CVEProject / cvelistV5

CVE cache of the official CVE List in CVE JSON 5 format
616 stars 139 forks source link

standardize encoding #25

Open eslerm opened 11 months ago

eslerm commented 11 months ago

Currently, most files have ascii encoding, but some are not. At least 213,576 files are ascii and at least 6,330 are non-ascii.

Please unify all json files to a single encoding. A git action to verify encoding would be helpful long term.

For a hacky check:


#!/usr/bin/env python3

import glob
import subprocess

count_ascii = 0
count_non_ascii = 0

for path in glob.glob("cves/**/*.json", recursive=True):
    res = subprocess.run(args=["file", "-bi", path], capture_output=True)
    if b"ascii" in res.stdout:
        count_ascii += 1
    else:
        count_non_ascii += 1
        print(path)

print(f"ascii:     {count_ascii}")
print(f"non-ascii: {count_non_ascii}")
Marcono1234 commented 10 months ago

The JSON files should be UTF-8 encoded I assume (at least the JSON specification requires that). But 7-bit ASCII happens to be subset of UTF-8, which is why some JSON files might appear to use ASCII encoding. So in that in that sense all JSON files should have the same encoding, i.e. UTF-8.

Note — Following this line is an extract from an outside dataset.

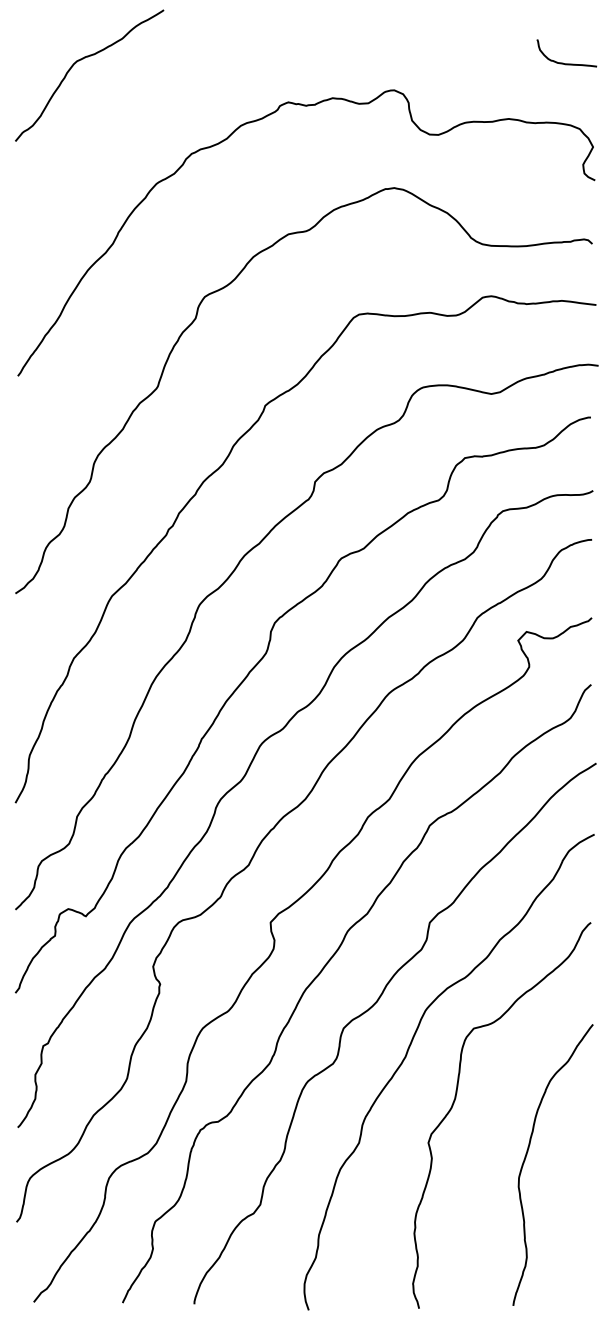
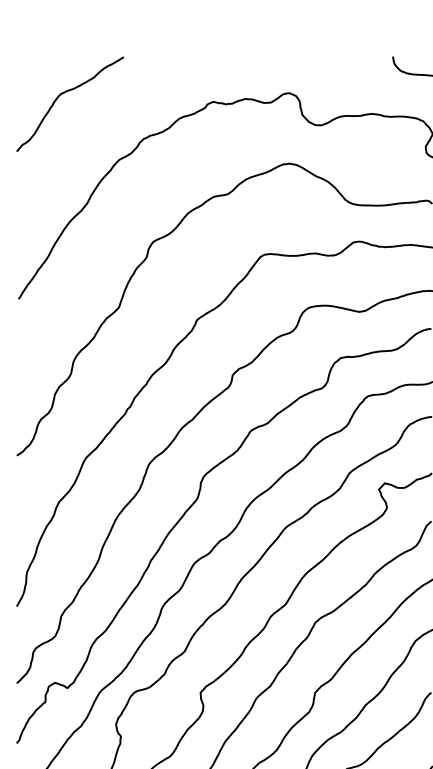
curve: (81, 60) -> (64, 93), moved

Or did you notice any JSON files which are not using UTF-8 encoding, or contain malformed UTF-8 data?

MarcWarrior commented 5 months ago

The JSON files should be UTF-8 encoded I assume (at least the JSON specification requires that). But 7-bit ASCII happens to be subset of UTF-8, which is why some JSON files might appear to use ASCII encoding. So in that in that sense all JSON files should have the same encoding, i.e. UTF-8.

Or did you notice any JSON files which are not using UTF-8 encoding, or contain malformed UTF-8 data?

Hi, Marcono1234

I'm trying to validate all json file by using the CVE_JSON_5.0_schema.json, and i load json content with open function, the encoding parameter i get from chardet.detect(json_file_content)['encoding'].

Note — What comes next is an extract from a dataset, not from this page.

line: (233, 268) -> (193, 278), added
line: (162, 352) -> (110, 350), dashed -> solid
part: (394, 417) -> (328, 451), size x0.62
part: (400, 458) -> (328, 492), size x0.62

Everything is ok until 'CVE-2019-25136.json', the detected encoding is 'charmap': 'charmap' codec can't decode byte 0x81 in position 2466: character maps to...

Line 61: "credits": [ { "lang": "en", "value": "Emilio Cobos Álvarez" } ],

Lang is en, but Á is not en.

It needs to modified? Thanks

Marcono1234 commented 5 months ago

@MarcWarrior, as mentioned above, JSON is expected to be UTF-8 encoded. There is no need to use chardet.detect, just hardcode 'utf-8' as encoding.

And to me it looks like CVE-2019-25136.json contains valid UTF-8 data.